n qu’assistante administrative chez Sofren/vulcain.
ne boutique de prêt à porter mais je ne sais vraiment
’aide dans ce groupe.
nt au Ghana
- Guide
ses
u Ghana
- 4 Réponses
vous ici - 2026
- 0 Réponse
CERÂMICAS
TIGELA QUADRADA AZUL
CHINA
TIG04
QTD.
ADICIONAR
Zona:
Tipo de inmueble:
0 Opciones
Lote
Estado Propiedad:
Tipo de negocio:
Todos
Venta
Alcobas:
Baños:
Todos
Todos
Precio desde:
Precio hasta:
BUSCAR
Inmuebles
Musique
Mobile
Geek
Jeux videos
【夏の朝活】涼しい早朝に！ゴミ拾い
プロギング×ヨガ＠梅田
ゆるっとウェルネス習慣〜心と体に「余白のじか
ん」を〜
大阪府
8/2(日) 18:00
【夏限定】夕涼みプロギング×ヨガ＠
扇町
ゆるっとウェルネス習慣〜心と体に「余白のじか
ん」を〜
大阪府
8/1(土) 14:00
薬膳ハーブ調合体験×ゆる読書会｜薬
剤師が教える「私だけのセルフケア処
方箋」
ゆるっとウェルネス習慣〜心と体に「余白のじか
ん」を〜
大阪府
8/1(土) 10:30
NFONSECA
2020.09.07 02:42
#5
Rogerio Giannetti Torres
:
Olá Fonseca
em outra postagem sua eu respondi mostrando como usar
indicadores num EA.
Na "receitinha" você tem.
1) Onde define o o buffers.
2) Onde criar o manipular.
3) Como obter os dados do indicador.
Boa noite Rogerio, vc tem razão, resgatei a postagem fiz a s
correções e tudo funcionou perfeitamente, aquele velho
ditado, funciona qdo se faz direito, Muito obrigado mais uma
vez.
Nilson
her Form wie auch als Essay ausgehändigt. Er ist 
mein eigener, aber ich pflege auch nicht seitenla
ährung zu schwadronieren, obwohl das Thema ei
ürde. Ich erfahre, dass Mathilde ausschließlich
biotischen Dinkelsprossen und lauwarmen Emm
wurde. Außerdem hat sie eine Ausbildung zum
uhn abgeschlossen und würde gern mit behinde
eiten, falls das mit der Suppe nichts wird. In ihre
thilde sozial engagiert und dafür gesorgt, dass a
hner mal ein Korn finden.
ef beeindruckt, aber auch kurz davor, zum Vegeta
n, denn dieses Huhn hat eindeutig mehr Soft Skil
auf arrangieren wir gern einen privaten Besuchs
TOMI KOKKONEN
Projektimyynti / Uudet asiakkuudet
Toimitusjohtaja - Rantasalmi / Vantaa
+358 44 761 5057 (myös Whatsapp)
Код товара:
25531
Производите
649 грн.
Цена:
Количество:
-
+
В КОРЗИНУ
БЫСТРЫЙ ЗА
★ ★ ★
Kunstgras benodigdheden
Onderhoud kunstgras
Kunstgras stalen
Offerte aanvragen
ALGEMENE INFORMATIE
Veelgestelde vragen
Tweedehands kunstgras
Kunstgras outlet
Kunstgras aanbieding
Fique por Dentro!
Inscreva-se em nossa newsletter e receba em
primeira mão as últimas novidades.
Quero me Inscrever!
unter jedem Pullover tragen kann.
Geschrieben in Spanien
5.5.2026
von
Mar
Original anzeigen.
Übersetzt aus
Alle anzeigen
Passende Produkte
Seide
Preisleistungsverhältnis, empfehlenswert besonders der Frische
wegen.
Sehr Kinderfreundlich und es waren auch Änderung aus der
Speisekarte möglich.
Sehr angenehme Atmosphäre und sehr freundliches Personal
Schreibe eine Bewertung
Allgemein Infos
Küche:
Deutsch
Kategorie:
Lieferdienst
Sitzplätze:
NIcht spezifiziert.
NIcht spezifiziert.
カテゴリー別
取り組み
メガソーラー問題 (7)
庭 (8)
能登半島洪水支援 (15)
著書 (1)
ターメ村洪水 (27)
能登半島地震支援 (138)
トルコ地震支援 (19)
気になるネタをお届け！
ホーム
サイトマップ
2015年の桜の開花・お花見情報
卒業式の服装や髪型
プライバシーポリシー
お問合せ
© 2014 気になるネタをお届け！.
★ ★ ★
- [TO DO] In how many lines of the entries above does the string "Rogerio" occur? Give only the number.

- [THE ANSWER] 2